Description of the task: Show each line from the entries below that contains the string "track", copied in full. Treat uppercase and lowercase letters as different.

Records provided:
################

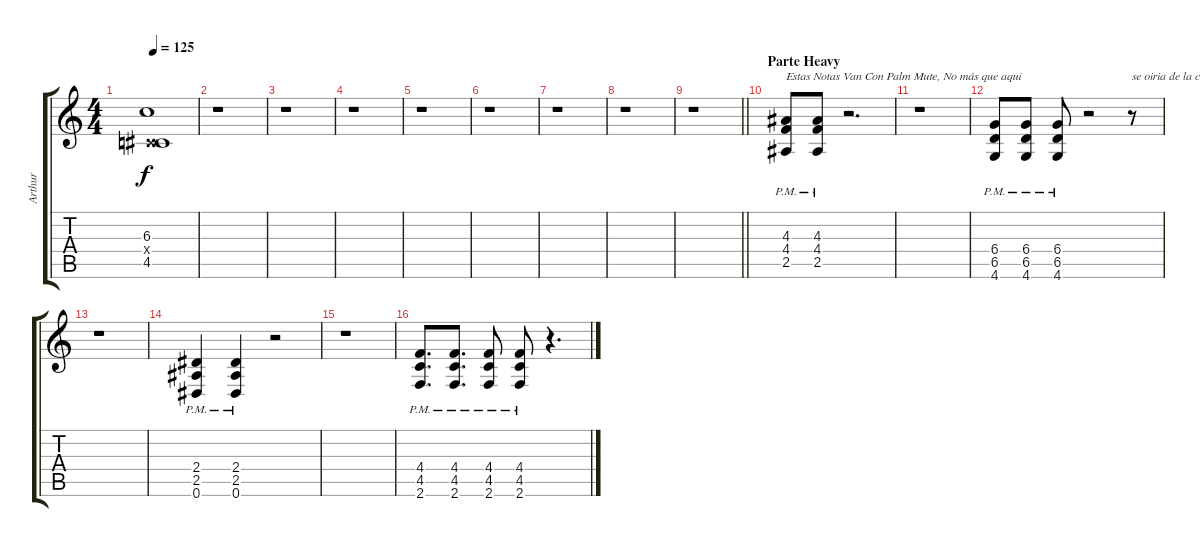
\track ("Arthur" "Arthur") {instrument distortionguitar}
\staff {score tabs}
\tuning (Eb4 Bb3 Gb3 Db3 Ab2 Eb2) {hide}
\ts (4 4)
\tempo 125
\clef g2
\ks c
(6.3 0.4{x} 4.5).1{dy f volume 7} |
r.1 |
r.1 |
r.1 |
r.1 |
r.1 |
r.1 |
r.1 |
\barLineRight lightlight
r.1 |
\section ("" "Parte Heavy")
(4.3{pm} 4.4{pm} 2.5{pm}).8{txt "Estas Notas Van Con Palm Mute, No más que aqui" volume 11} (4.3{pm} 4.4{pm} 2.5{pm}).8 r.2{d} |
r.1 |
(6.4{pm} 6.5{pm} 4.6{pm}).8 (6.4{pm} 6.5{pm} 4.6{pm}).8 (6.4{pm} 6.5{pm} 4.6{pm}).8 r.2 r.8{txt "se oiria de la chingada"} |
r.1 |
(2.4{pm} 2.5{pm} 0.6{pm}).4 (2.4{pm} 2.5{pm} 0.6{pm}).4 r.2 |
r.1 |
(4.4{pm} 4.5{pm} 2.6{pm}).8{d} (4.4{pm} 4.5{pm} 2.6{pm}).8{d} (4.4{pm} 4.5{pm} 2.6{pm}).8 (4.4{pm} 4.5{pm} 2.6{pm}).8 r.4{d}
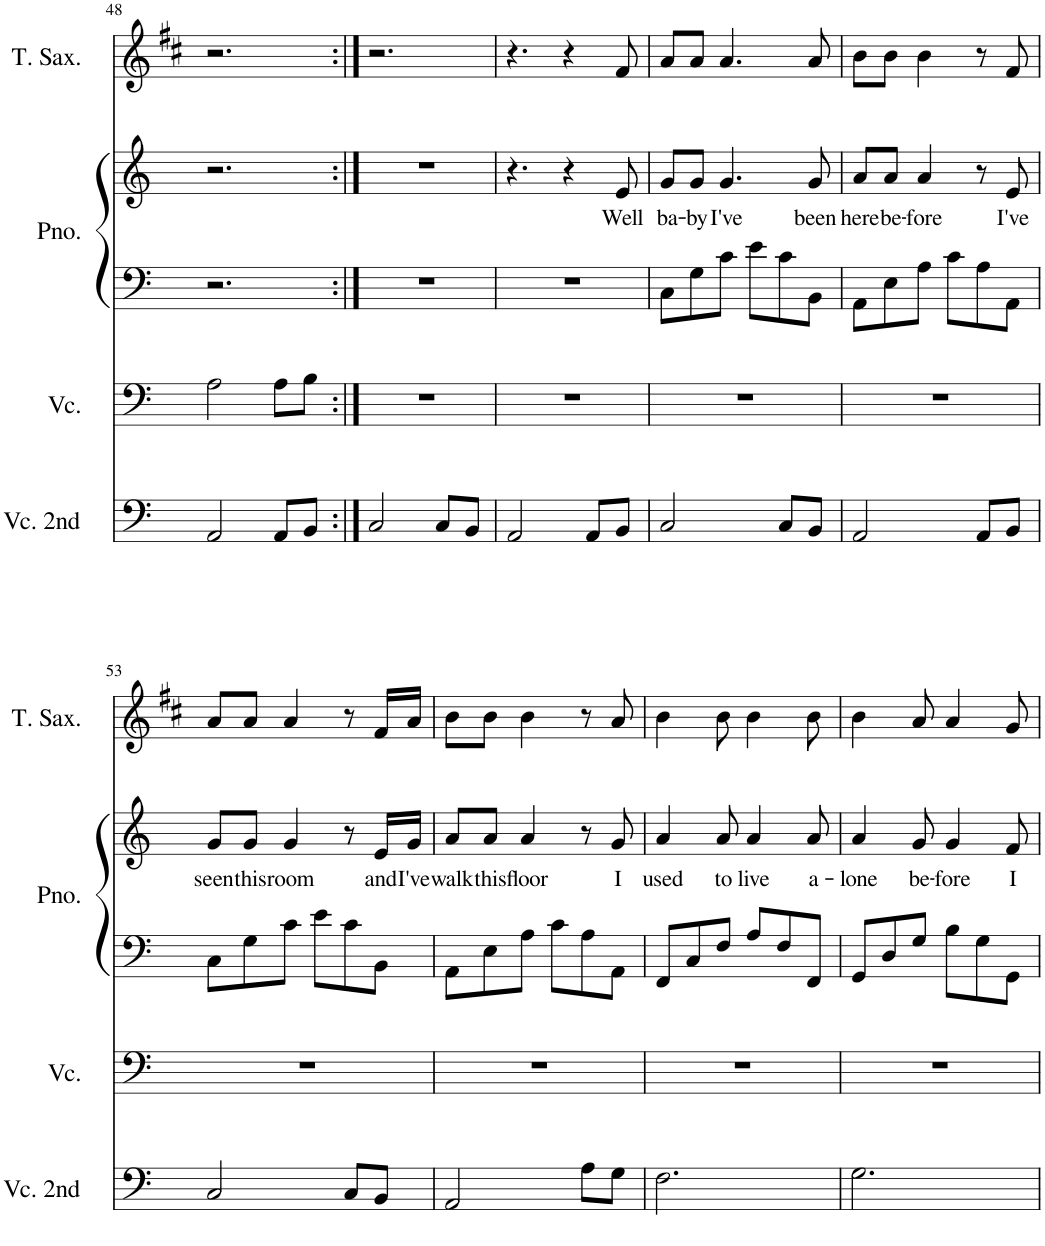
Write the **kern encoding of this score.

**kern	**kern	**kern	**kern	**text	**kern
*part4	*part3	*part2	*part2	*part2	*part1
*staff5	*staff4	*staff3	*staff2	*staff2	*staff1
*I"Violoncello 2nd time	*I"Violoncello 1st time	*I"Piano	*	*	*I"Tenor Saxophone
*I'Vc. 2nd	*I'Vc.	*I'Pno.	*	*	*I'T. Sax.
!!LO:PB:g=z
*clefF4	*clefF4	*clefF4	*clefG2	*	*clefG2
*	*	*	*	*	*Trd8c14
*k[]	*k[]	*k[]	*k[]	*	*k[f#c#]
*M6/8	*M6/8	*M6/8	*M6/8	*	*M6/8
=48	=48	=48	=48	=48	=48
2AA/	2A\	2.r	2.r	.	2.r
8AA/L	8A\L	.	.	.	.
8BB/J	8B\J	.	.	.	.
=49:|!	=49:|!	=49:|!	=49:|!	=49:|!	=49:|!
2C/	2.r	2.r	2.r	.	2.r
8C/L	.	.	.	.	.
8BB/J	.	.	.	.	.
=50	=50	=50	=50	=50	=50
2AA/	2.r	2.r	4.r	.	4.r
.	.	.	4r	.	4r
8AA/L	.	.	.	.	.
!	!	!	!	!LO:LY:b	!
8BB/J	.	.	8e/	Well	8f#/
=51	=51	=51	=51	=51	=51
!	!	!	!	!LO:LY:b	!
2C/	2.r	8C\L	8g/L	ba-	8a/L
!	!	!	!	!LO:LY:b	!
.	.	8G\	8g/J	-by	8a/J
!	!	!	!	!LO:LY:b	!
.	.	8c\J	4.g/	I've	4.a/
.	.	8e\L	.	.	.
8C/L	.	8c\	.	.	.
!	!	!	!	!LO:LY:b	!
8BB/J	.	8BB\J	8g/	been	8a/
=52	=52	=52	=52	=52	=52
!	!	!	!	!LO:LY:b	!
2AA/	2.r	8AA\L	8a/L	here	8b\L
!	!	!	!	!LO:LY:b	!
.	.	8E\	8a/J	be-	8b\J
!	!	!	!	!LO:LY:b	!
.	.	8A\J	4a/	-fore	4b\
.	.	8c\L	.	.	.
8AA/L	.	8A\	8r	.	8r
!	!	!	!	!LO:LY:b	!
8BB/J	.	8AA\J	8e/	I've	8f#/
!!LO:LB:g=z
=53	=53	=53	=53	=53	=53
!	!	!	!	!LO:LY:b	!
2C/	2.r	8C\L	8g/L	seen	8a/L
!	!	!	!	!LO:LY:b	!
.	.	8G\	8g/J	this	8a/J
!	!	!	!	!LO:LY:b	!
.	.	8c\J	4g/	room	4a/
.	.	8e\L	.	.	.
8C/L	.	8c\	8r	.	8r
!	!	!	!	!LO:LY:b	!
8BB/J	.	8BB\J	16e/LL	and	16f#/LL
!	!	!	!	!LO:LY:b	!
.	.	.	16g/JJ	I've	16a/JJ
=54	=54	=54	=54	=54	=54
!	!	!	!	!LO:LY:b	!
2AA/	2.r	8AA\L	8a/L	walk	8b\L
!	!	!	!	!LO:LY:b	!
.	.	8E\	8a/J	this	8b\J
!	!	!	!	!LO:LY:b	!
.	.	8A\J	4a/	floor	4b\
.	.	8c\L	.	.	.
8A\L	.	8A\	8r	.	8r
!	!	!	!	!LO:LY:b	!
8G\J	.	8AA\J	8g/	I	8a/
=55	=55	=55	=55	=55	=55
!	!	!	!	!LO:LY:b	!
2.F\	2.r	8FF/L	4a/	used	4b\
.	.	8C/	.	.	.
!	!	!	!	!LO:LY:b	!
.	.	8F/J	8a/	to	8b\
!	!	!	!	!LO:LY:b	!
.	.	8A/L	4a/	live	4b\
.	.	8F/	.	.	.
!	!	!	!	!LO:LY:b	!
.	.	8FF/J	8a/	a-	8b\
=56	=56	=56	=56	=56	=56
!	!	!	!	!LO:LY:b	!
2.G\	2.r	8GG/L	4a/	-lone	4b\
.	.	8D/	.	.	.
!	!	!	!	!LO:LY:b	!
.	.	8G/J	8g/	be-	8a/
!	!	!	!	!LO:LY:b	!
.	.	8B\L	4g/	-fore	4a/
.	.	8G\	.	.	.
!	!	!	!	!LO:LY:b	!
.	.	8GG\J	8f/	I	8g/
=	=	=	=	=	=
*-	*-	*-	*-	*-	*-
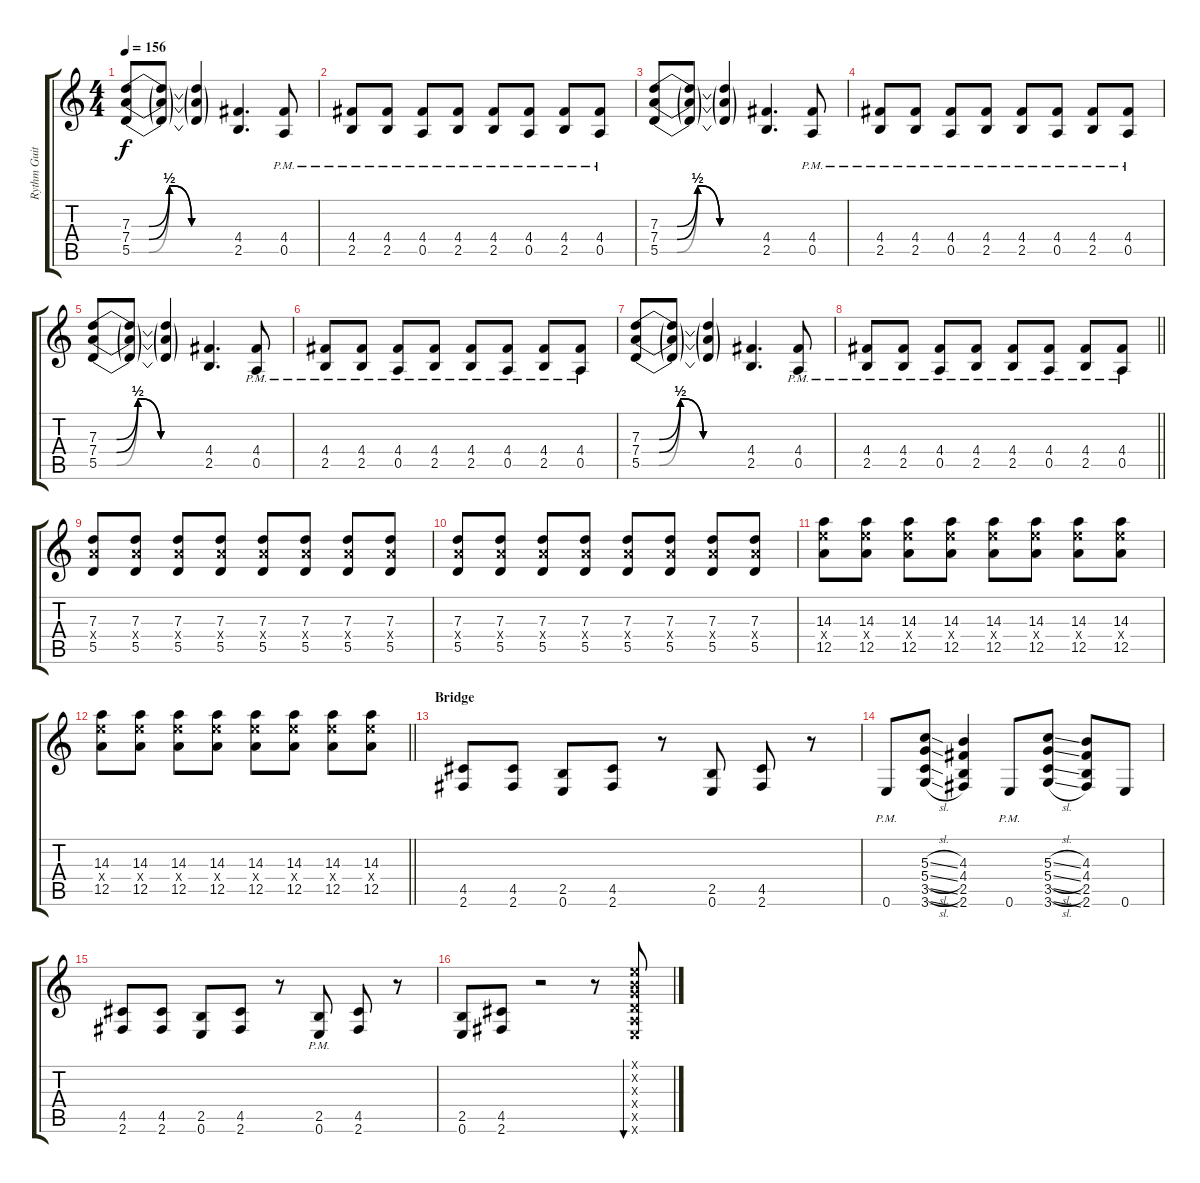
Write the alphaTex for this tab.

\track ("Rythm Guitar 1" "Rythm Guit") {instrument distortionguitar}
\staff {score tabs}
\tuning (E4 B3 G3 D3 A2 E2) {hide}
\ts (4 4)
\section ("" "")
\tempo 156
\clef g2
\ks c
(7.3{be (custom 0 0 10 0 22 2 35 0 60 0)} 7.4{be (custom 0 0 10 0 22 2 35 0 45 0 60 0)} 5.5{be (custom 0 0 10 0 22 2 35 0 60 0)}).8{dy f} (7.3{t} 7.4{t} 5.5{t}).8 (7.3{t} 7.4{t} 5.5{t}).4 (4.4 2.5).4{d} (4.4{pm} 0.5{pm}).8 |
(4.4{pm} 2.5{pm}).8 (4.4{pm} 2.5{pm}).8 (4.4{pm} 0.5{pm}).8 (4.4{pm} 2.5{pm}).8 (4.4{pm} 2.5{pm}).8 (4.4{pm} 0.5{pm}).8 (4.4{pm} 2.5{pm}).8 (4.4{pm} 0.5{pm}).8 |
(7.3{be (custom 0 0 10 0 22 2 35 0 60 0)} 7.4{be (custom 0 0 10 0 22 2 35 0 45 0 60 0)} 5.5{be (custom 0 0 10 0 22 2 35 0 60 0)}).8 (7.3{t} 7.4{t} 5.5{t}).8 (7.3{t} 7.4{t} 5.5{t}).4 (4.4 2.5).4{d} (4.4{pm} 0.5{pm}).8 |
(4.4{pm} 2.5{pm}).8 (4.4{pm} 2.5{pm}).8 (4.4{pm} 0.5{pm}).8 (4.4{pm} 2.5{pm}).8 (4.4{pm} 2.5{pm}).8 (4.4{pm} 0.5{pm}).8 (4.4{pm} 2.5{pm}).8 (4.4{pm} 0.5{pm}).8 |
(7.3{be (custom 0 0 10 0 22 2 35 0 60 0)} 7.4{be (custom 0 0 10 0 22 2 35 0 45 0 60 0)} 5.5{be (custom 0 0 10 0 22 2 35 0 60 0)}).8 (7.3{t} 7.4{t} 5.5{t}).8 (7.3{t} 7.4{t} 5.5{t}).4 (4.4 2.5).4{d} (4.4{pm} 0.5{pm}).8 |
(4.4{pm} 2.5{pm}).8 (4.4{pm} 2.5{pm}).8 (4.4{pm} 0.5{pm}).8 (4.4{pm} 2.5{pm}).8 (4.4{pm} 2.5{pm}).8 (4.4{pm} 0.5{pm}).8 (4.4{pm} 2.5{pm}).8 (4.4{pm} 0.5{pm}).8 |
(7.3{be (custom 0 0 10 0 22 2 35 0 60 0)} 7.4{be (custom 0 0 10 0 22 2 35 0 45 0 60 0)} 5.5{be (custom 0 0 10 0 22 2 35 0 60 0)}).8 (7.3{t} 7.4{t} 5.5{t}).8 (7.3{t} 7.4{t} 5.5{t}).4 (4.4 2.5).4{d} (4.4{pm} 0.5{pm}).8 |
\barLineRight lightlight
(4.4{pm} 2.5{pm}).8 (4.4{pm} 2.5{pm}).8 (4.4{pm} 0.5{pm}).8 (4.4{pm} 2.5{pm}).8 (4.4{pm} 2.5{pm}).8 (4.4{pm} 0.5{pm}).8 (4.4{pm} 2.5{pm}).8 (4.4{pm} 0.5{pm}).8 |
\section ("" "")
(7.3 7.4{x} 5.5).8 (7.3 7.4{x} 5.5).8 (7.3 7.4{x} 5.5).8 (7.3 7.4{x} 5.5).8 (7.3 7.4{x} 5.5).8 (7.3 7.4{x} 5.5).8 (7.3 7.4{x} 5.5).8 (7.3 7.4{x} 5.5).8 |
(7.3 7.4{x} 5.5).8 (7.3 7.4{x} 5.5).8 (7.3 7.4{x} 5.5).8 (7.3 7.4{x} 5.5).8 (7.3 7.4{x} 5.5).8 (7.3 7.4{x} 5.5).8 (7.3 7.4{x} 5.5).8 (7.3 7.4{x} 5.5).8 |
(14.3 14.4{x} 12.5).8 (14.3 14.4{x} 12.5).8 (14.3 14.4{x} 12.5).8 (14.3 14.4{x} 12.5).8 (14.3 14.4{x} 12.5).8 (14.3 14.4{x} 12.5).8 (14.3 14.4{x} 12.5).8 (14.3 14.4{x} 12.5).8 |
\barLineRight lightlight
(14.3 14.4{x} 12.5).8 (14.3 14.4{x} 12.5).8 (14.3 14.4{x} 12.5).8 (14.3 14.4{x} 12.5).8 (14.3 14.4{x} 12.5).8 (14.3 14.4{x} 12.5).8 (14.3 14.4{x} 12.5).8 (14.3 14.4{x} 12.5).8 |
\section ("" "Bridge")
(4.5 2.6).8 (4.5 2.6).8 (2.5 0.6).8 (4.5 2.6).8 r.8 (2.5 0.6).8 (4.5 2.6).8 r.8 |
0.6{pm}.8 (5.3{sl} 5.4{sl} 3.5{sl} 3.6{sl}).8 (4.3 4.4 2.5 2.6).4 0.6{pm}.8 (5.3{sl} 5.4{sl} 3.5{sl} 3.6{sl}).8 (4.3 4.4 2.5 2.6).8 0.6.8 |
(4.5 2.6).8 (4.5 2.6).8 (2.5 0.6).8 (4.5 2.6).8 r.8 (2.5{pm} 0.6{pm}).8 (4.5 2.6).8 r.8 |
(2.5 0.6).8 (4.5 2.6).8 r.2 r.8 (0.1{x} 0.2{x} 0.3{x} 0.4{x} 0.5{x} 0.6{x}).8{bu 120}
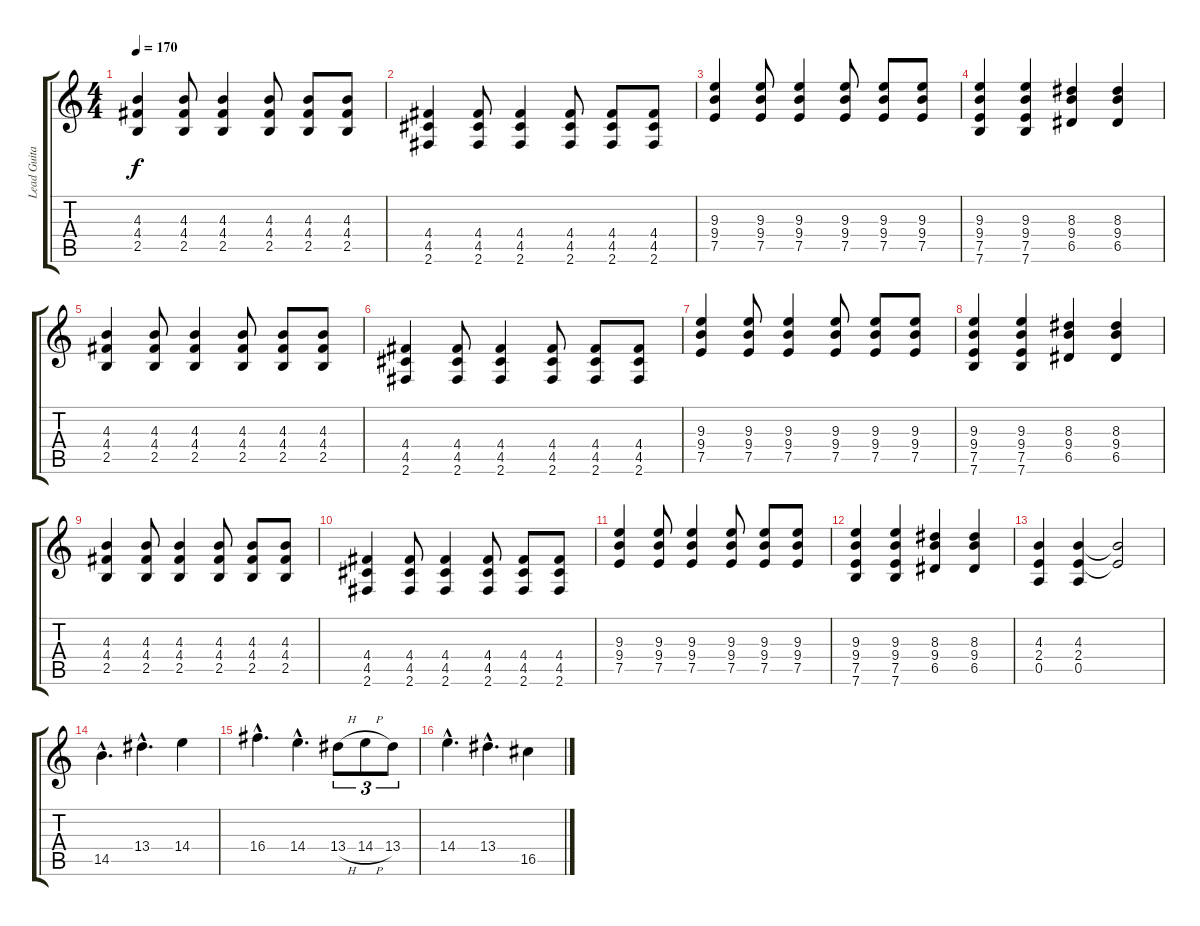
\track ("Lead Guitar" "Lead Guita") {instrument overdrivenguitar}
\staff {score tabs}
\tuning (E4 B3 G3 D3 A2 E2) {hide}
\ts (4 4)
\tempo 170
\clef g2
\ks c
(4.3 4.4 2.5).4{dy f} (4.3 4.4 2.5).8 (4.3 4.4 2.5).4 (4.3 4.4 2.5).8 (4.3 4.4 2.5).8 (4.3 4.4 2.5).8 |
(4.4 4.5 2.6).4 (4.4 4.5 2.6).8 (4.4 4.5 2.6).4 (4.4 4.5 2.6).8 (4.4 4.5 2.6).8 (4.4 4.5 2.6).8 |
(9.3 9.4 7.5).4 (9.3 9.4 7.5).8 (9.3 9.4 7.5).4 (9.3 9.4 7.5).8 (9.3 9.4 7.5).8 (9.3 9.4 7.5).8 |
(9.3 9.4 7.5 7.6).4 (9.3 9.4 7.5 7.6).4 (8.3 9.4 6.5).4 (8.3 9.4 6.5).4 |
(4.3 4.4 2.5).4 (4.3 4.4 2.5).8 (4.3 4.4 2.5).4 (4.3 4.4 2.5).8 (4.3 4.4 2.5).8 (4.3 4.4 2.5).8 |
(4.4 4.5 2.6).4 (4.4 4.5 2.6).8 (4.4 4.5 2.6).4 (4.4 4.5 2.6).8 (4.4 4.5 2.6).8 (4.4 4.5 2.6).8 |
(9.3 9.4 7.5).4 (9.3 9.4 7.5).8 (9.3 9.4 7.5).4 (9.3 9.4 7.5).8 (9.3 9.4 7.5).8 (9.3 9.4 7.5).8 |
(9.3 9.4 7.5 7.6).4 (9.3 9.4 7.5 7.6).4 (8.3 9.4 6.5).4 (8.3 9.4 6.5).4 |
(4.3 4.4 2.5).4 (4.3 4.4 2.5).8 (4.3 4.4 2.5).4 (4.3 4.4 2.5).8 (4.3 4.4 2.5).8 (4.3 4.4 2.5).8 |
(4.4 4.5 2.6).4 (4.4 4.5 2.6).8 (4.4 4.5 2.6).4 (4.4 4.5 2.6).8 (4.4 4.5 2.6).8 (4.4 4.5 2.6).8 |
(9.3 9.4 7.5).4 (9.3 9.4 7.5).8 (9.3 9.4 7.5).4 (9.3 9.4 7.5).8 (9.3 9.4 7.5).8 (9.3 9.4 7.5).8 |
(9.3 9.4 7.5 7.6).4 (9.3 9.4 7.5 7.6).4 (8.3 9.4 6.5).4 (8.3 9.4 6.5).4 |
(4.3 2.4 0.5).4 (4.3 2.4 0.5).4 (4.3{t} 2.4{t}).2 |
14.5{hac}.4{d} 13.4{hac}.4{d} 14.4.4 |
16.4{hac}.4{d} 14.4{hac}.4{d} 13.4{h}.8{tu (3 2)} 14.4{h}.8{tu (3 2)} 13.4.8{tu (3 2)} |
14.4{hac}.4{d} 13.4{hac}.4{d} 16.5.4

################

Task answer:
\track ("Arthur" "Arthur") {instrument distortionguitar}
\track ("Rythm Guitar 1" "Rythm Guit") {instrument distortionguitar}
\track ("Lead Guitar" "Lead Guita") {instrument overdrivenguitar}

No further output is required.